A Immunity-organoid interaction platforms with patient-matched T-cells, MDSCs and PDOs in absence or in presence of pembrolizumab (anti-PD-1). Caspase 3/7 activation was measured by Cell Event Caspase 3/7 Green ReadyProbes Reagent (Invitrogen) fluorescence to evaluate apoptosis induction with Evos FL Auto 2 (Thermo Fisher Scientific) and (B) measured with ImageJ-Fiji Software. C T-cells’ GZMB release was evaluated by Luminex XMAP technology and correlates with the measured apoptosis induction. Significance shown refers to Kruskal-Wallis test p-values *< 0.05, **< 0.01, ***< 0.001.

Fig. 4. Transcriptomics analysis.

Volcano plot showing differentially expressed genes between (A) PDO1 and PDO2 and (B) PDO3 and PDO2. C Venn Diagram showing common differentially expressed genes in PDO1 (MSI) and PDO3 (MSS Responder) compared to PDO2 (MSS Non-Responder). D Network Plot showing the role of REG4 as hub gene in the common downregulated genes. E Heatmap showing expression of REG4 oncogenic signature in PDOs and parental tissues. F Plot showing the correlation between REG4 signature genes and T- and NK- cells infiltration and cytotoxicity score estimated by immunodeconvolution in a TCGA CRC patient cohort.

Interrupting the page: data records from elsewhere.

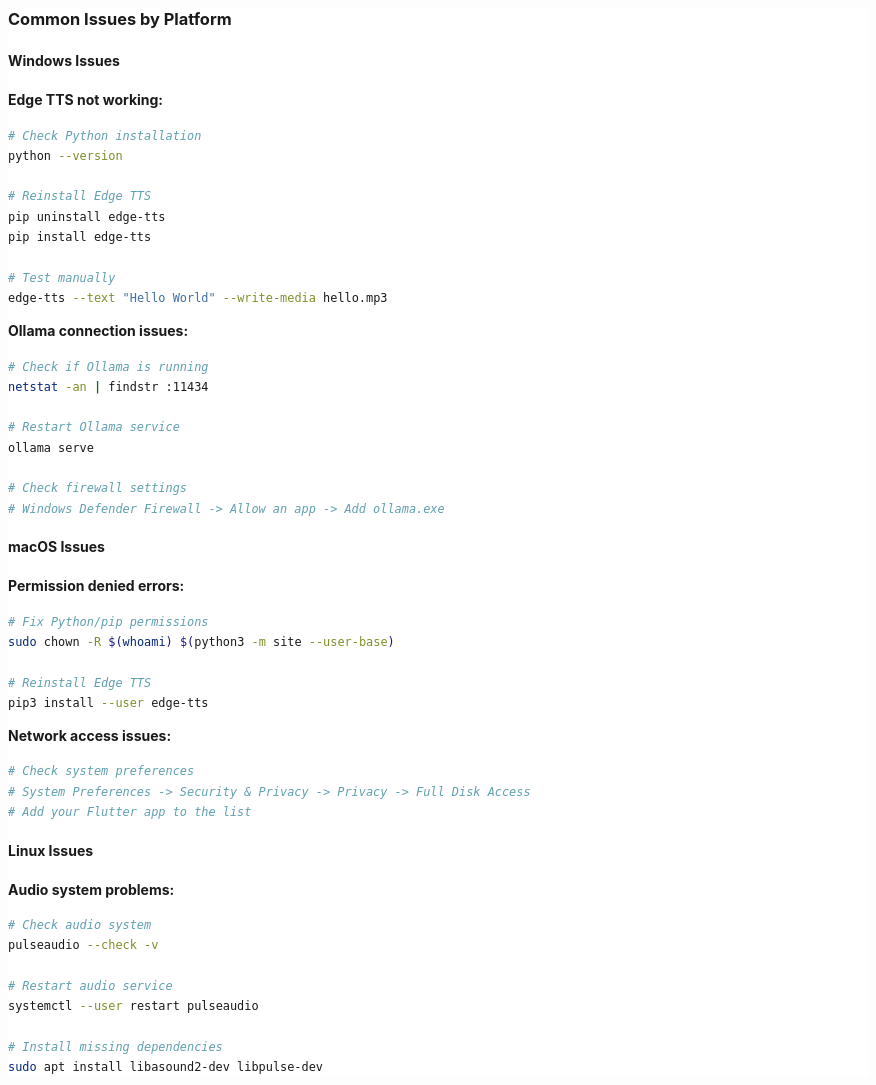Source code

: ### Common Issues by Platform

#### Windows Issues

**Edge TTS not working:**
```bash
# Check Python installation
python --version

# Reinstall Edge TTS
pip uninstall edge-tts
pip install edge-tts

# Test manually
edge-tts --text "Hello World" --write-media hello.mp3
```

**Ollama connection issues:**
```bash
# Check if Ollama is running
netstat -an | findstr :11434

# Restart Ollama service
ollama serve

# Check firewall settings
# Windows Defender Firewall -> Allow an app -> Add ollama.exe
```

#### macOS Issues

**Permission denied errors:**
```bash
# Fix Python/pip permissions
sudo chown -R $(whoami) $(python3 -m site --user-base)

# Reinstall Edge TTS
pip3 install --user edge-tts
```

**Network access issues:**
```bash
# Check system preferences
# System Preferences -> Security & Privacy -> Privacy -> Full Disk Access
# Add your Flutter app to the list
```

#### Linux Issues

**Audio system problems:**
```bash
# Check audio system
pulseaudio --check -v

# Restart audio service
systemctl --user restart pulseaudio

# Install missing dependencies
sudo apt install libasound2-dev libpulse-dev
```
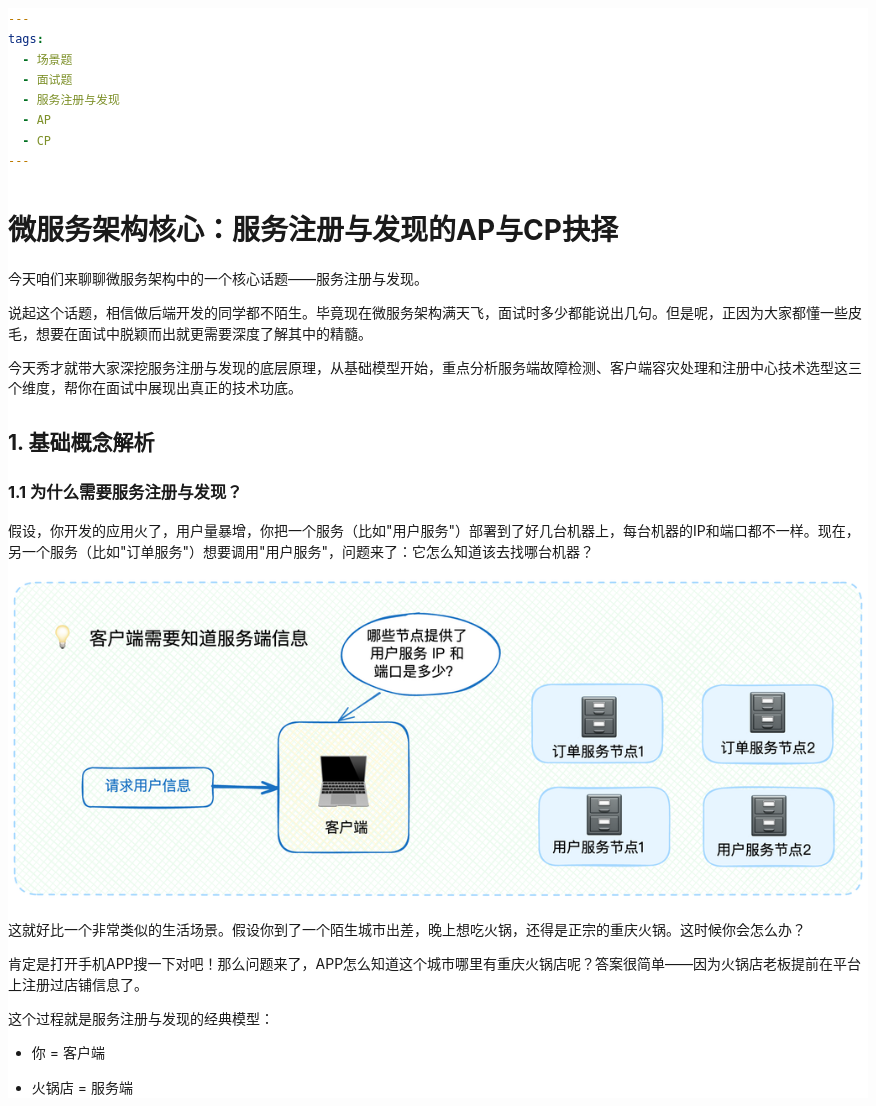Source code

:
 ```yaml
---
tags:
  - 场景题
  - 面试题
  - 服务注册与发现
  - AP
  - CP
---
```


# 微服务架构核心：服务注册与发现的AP与CP抉择

今天咱们来聊聊微服务架构中的一个核心话题——服务注册与发现。

说起这个话题，相信做后端开发的同学都不陌生。毕竟现在微服务架构满天飞，面试时多少都能说出几句。但是呢，正因为大家都懂一些皮毛，想要在面试中脱颖而出就更需要深度了解其中的精髓。

今天秀才就带大家深挖服务注册与发现的底层原理，从基础模型开始，重点分析服务端故障检测、客户端容灾处理和注册中心技术选型这三个维度，帮你在面试中展现出真正的技术功底。

## 1. 基础概念解析

### 1.1 为什么需要服务注册与发现？

假设，你开发的应用火了，用户量暴增，你把一个服务（比如"用户服务"）部署到了好几台机器上，每台机器的IP和端口都不一样。现在，另一个服务（比如"订单服务"）想要调用"用户服务"，问题来了：它怎么知道该去找哪台机器？

![](../../assets/img/后端进阶之路/面试场景题/AP与CP/服务注与发现1修改.png)

这就好比一个非常类似的生活场景。假设你到了一个陌生城市出差，晚上想吃火锅，还得是正宗的重庆火锅。这时候你会怎么办？

肯定是打开手机APP搜一下对吧！那么问题来了，APP怎么知道这个城市哪里有重庆火锅店呢？答案很简单——因为火锅店老板提前在平台上注册过店铺信息了。

这个过程就是服务注册与发现的经典模型：

* 你 = 客户端

* 火锅店 = 服务端
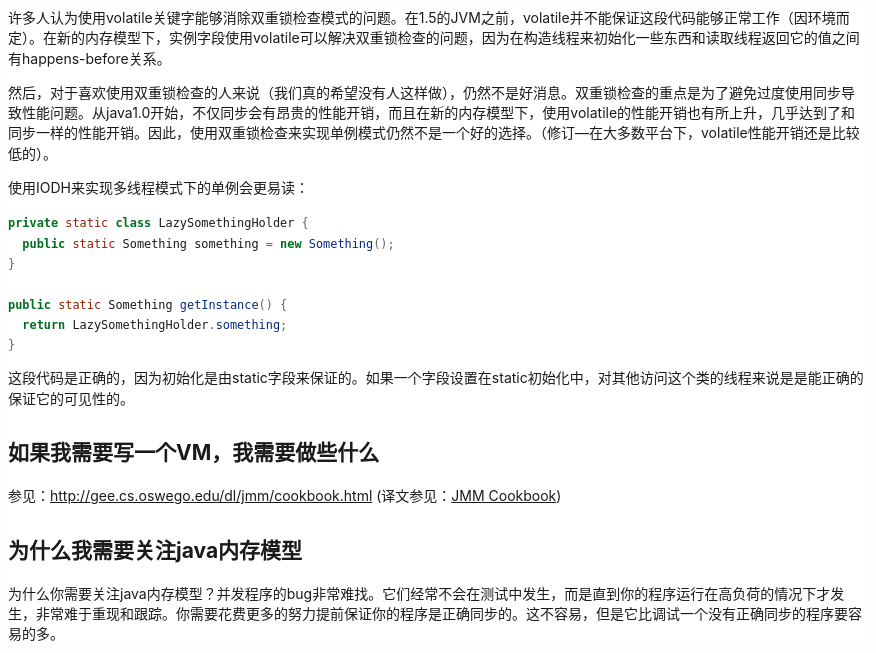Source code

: 许多人认为使用volatile关键字能够消除双重锁检查模式的问题。在1.5的JVM之前，volatile并不能保证这段代码能够正常工作（因环境而定）。在新的内存模型下，实例字段使用volatile可以解决双重锁检查的问题，因为在构造线程来初始化一些东西和读取线程返回它的值之间有happens-before关系。

然后，对于喜欢使用双重锁检查的人来说（我们真的希望没有人这样做），仍然不是好消息。双重锁检查的重点是为了避免过度使用同步导致性能问题。从java1.0开始，不仅同步会有昂贵的性能开销，而且在新的内存模型下，使用volatile的性能开销也有所上升，几乎达到了和同步一样的性能开销。因此，使用双重锁检查来实现单例模式仍然不是一个好的选择。（修订—在大多数平台下，volatile性能开销还是比较低的）。

使用IODH来实现多线程模式下的单例会更易读：
```java
private static class LazySomethingHolder {
  public static Something something = new Something();
}

public static Something getInstance() {
  return LazySomethingHolder.something;
}
```
这段代码是正确的，因为初始化是由static字段来保证的。如果一个字段设置在static初始化中，对其他访问这个类的线程来说是是能正确的保证它的可见性的。


## 如果我需要写一个VM，我需要做些什么
参见：http://gee.cs.oswego.edu/dl/jmm/cookbook.html (译文参见：[JMM Cookbook](http://ifeve.com/jmm-cookbook/))

## 为什么我需要关注java内存模型

为什么你需要关注java内存模型？并发程序的bug非常难找。它们经常不会在测试中发生，而是直到你的程序运行在高负荷的情况下才发生，非常难于重现和跟踪。你需要花费更多的努力提前保证你的程序是正确同步的。这不容易，但是它比调试一个没有正确同步的程序要容易的多。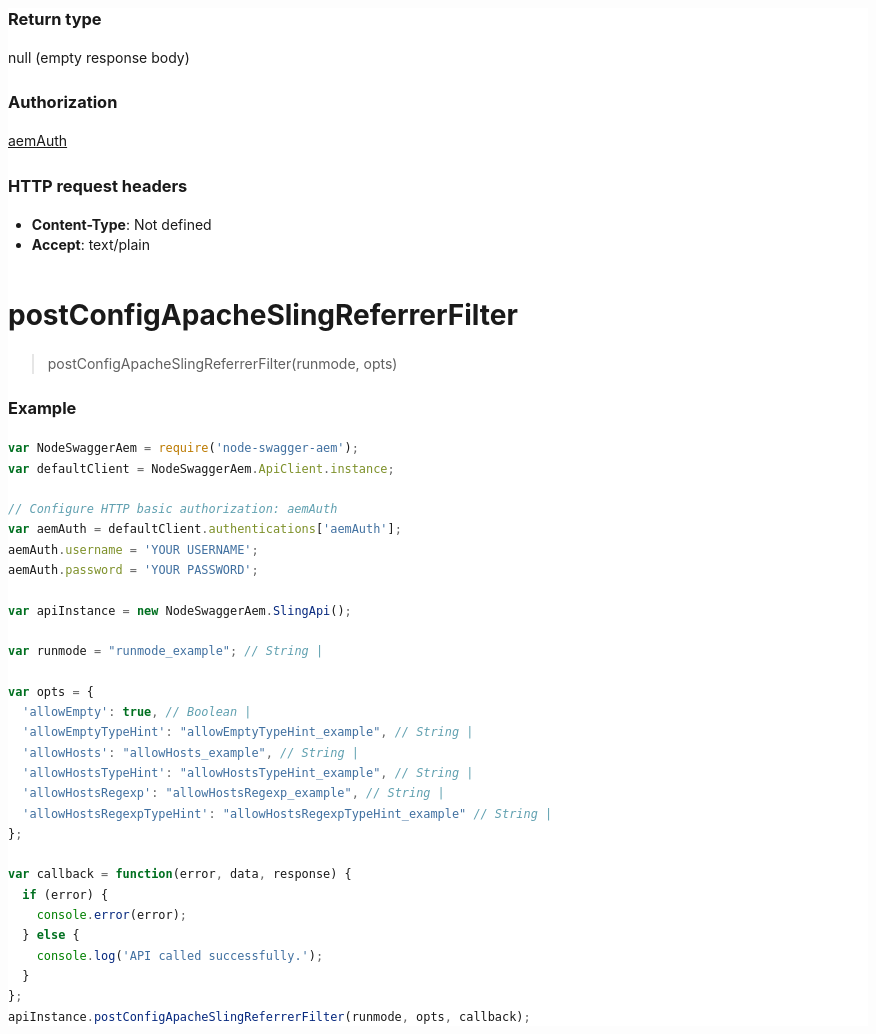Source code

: ### Return type

null (empty response body)

### Authorization

[aemAuth](../README.md#aemAuth)

### HTTP request headers

 - **Content-Type**: Not defined
 - **Accept**: text/plain

<a name="postConfigApacheSlingReferrerFilter"></a>
# **postConfigApacheSlingReferrerFilter**
> postConfigApacheSlingReferrerFilter(runmode, opts)



### Example
```javascript
var NodeSwaggerAem = require('node-swagger-aem');
var defaultClient = NodeSwaggerAem.ApiClient.instance;

// Configure HTTP basic authorization: aemAuth
var aemAuth = defaultClient.authentications['aemAuth'];
aemAuth.username = 'YOUR USERNAME';
aemAuth.password = 'YOUR PASSWORD';

var apiInstance = new NodeSwaggerAem.SlingApi();

var runmode = "runmode_example"; // String | 

var opts = { 
  'allowEmpty': true, // Boolean | 
  'allowEmptyTypeHint': "allowEmptyTypeHint_example", // String | 
  'allowHosts': "allowHosts_example", // String | 
  'allowHostsTypeHint': "allowHostsTypeHint_example", // String | 
  'allowHostsRegexp': "allowHostsRegexp_example", // String | 
  'allowHostsRegexpTypeHint': "allowHostsRegexpTypeHint_example" // String | 
};

var callback = function(error, data, response) {
  if (error) {
    console.error(error);
  } else {
    console.log('API called successfully.');
  }
};
apiInstance.postConfigApacheSlingReferrerFilter(runmode, opts, callback);
```
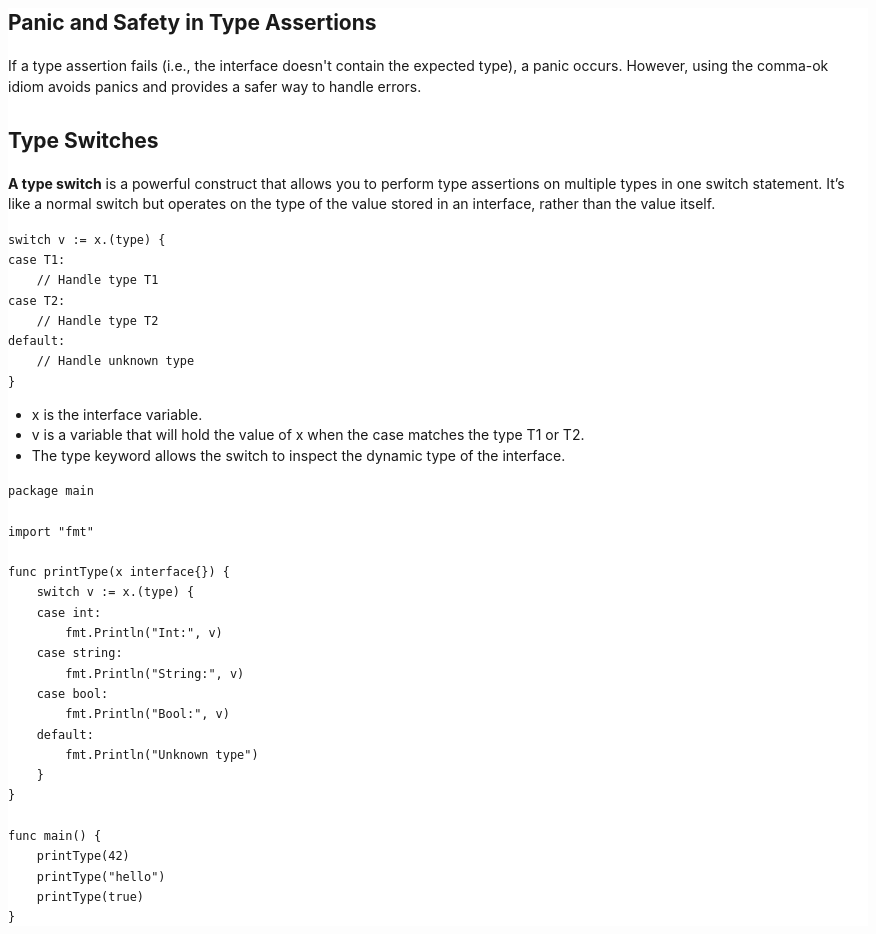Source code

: ## Panic and Safety in Type Assertions

If a type assertion fails (i.e., the interface doesn't contain the expected type), a panic occurs. However, using the comma-ok idiom avoids panics and provides a safer way to handle errors.

## Type Switches

**A type switch** is a powerful construct that allows you to perform type assertions on multiple types in one switch statement. It’s like a normal switch but operates on the type of the value stored in an interface, rather than the value itself.

```
switch v := x.(type) {
case T1:
    // Handle type T1
case T2:
    // Handle type T2
default:
    // Handle unknown type
}

```

- x is the interface variable.
- v is a variable that will hold the value of x when the case matches the type T1 or T2.
- The type keyword allows the switch to inspect the dynamic type of the interface.

```
package main

import "fmt"

func printType(x interface{}) {
    switch v := x.(type) {
    case int:
        fmt.Println("Int:", v)
    case string:
        fmt.Println("String:", v)
    case bool:
        fmt.Println("Bool:", v)
    default:
        fmt.Println("Unknown type")
    }
}

func main() {
    printType(42)
    printType("hello")
    printType(true)
}

```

Fig. 5. Multiplex immunofluorescence analysis validated REG4 as immunotherapy resistance marker in MSI CRC patient cohort.

Adenocarcinoma (NOS) tissues from MSI CRC patients who achieved a complete response (CR), a partial response (PR) or experienced disease progression (PD) after immunotherapy were analyzed by multiplex immunofluorescence to investigate (A) PANCK (white), REG4 (red), MUC1 (orange) and MUC5AC (yellow) expression or (B) PANCK (white), CD4 (red), CD8 (cyan), GZMB (green), FOXP3 (yellow), CD68 (orange). C Graphs showed the percentage of CD8⁺ GZMB⁺/CD8⁺ T-cells (dark turquoise), CD4⁺ FOXP3⁺/CD4⁺ T-cells (green) and PANCK⁺ REG4⁺ /PANCK⁺ cells (blue) in both Mucinous and NOS adenocarcinomas.

Fig. 6. REG4 knock-out restored immune sensitivity.

A REG4^KO in PDO31 was assessed through both RT-PCR and IHC analysis. Significance shown refers to One-way ANOVA test p-values ***< 0.001. B PD-IOs interaction platforms with patient-matched T-cells and wild-type (WT) or REG4^KO PDOs in absence or in presence of pembrolizumab (antiPD-1). Caspase 3/7 activation was measured by Cell Event Caspase 3/7 Green ReadyProbes Reagent fluorescence to evaluate apoptosis induction with Evos FL Auto 2 and (C) measured with ImageJ-Fiji Software. Significance shown refers to One-way ANOVA test p-values ****< 0.0001.